Then Mendoza, who returned to Los Milagros with a reporter, walked up and Ortiz froze. He adjusted the machete on his belt, then calmly looked Mendoza in the eye.
"I've never seen you before in my life," he said.
Mendoza looked forlornly at a reporter. "Jaime was my boss," he said.
"No," Ortiz said. "I've never seen him."
When Ortiz was distracted, the other workers quietly greeted Mendoza with handshakes. "Hey, neighbor," they said.
Back in Matagalpa, others told the same story as Mendoza. All knew key facts about the plantation -- for example, the name of a resident's wife or a description of Ortiz -- that proved they had lived there. Workers who remained at Los Milagros also confirmed the firings, though they became quiet when Ortiz showed up.
Eduardo Fernandez, legal adviser to the repossession branch of the Finance Bank, also denied the homeless group came from Los Milagros.
"We haven't fired anyone, not in the sense that we told them to leave," he said in a telephone interview. "The bank isn't interested in bad publicity, so if we can give work to the people we do it with pleasure."
Asked about the workers' version of events, Fernandez said: "I know the idiosyncrasies of Nicaraguans. People like to feel like victims, and if a foreigner shows up, they invent anything to tell them."
It would have been hard for Mendoza to invent his story. His father and grandfather both worked and lived in Los Milagros, and he has worked the fields since age 11. Except for a few years fighting along the Honduras border for the US-funded Contra rebels in the 1980s, he had never known anything else.
So after he was laid off, he and the others stayed in the crumbling wood-plank stables that they had called home for generations, surviving off a patch of plantains that grew in the coffee fields.
After a few weeks, Mendoza and others said, Ortiz ordered the plantains chopped down, figuring starvation would drive them off his land. Ortiz denied there were ever plantains on the farm, but Mendoza took a reporter straight to a patch, the trees hacked to the ground.
With nothing to eat, the group hit the road.

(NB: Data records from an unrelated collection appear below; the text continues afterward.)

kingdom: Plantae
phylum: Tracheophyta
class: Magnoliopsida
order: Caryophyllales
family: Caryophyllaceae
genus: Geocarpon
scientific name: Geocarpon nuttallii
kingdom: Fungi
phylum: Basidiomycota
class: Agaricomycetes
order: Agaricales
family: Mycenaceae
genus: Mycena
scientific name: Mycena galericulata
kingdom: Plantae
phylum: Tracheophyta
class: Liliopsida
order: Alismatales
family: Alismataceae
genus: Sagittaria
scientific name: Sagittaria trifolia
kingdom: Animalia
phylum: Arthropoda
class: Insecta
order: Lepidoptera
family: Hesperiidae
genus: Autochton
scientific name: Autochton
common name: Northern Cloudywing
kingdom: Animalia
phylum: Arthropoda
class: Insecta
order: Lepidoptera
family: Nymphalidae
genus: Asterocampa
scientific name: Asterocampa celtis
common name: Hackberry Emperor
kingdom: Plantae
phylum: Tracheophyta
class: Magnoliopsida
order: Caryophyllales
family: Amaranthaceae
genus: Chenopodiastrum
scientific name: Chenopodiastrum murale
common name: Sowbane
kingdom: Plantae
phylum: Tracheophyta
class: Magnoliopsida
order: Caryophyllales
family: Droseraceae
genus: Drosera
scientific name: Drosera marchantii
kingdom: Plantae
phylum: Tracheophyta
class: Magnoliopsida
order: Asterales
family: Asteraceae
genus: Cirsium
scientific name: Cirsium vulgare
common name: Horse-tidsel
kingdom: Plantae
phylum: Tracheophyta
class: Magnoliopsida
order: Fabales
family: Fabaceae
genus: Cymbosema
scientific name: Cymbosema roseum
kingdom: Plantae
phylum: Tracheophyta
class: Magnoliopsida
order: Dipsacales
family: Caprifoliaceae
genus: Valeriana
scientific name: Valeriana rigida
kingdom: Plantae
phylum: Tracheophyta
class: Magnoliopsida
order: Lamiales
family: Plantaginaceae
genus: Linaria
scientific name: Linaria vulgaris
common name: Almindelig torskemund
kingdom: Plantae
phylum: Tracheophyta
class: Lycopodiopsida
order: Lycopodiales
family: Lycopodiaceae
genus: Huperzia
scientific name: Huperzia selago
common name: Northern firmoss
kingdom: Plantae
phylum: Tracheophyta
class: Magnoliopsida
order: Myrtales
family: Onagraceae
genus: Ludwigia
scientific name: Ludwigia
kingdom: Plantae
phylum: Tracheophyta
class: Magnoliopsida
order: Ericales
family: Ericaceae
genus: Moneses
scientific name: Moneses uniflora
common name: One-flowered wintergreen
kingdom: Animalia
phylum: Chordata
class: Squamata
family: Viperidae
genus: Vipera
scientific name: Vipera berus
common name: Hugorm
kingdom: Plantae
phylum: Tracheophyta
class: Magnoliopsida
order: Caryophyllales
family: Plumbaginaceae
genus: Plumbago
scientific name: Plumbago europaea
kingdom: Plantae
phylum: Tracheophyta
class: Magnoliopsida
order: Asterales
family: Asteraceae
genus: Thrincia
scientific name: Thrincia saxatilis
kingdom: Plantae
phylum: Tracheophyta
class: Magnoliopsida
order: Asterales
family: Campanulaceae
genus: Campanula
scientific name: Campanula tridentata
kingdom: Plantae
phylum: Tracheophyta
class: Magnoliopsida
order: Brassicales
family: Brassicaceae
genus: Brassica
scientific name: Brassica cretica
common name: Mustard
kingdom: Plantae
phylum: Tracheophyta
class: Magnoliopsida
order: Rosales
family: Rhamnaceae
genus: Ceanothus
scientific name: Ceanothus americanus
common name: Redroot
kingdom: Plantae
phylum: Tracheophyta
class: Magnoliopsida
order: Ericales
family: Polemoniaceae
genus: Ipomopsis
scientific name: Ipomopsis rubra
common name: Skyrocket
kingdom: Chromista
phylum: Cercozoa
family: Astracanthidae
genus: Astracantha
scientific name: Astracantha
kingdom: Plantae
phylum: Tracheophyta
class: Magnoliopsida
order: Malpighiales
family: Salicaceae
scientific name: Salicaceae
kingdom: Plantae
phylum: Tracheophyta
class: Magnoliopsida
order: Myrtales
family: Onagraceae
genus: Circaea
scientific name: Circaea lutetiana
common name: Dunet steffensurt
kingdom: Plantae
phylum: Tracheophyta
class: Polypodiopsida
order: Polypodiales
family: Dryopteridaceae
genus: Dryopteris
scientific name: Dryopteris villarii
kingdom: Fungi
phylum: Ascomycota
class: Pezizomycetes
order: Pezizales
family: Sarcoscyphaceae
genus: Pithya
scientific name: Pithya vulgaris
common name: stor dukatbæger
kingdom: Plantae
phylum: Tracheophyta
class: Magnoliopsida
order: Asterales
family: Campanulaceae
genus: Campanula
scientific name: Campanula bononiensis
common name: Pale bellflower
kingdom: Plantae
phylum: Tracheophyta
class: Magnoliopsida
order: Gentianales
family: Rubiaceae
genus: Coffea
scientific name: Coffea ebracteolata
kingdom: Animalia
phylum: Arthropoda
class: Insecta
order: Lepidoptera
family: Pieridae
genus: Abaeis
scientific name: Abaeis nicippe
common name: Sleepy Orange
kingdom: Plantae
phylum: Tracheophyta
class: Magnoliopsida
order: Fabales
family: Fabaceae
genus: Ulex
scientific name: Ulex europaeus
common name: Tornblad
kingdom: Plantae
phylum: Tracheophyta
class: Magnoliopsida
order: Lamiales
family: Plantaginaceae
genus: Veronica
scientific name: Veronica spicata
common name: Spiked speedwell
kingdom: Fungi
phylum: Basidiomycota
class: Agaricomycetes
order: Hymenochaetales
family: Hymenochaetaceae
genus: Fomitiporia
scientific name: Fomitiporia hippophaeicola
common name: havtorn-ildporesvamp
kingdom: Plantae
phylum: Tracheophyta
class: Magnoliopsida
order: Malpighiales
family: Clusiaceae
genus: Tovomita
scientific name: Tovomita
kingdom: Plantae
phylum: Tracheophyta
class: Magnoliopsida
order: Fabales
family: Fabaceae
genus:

Thousands more Nicaraguans from coffee plantations across the country have made similar exoduses, and the highways of the countryside are lined with black tarps strung up by the new homeless.
In many of the camps, there is talk of moving to the park in front of the presidential palace in Managua, to pressure President Arnoldo Aleman to help them.
Aleman responded last month by offering to bus the people back to their homes, where he said he would give them jobs building roads and bridges. Few jobs have been created.
He also pushed a law through Congress creating a 300-day grace period before banks can foreclose on the homes of debt-ridden coffee workers, but that is little consolation to the people of Los Milagros, who live in a litter-strewn park in Matagalpa and beg for rotten vegetables from merchants at the central market.
A few charitable groups have given donations of rice, beans or crackers, but during a recent visit, nobody had brought anything in five days.
Mendoza's 2-year-old daughter, Reina Epifania, sat on the ground atop a dirty, empty burlap sack, crying and coughing in weak spurts. Mendoza took her to a public clinic, where a doctor said she had parasites and anemia, but Mendoza can't afford to buy the medicine the doctor prescribed.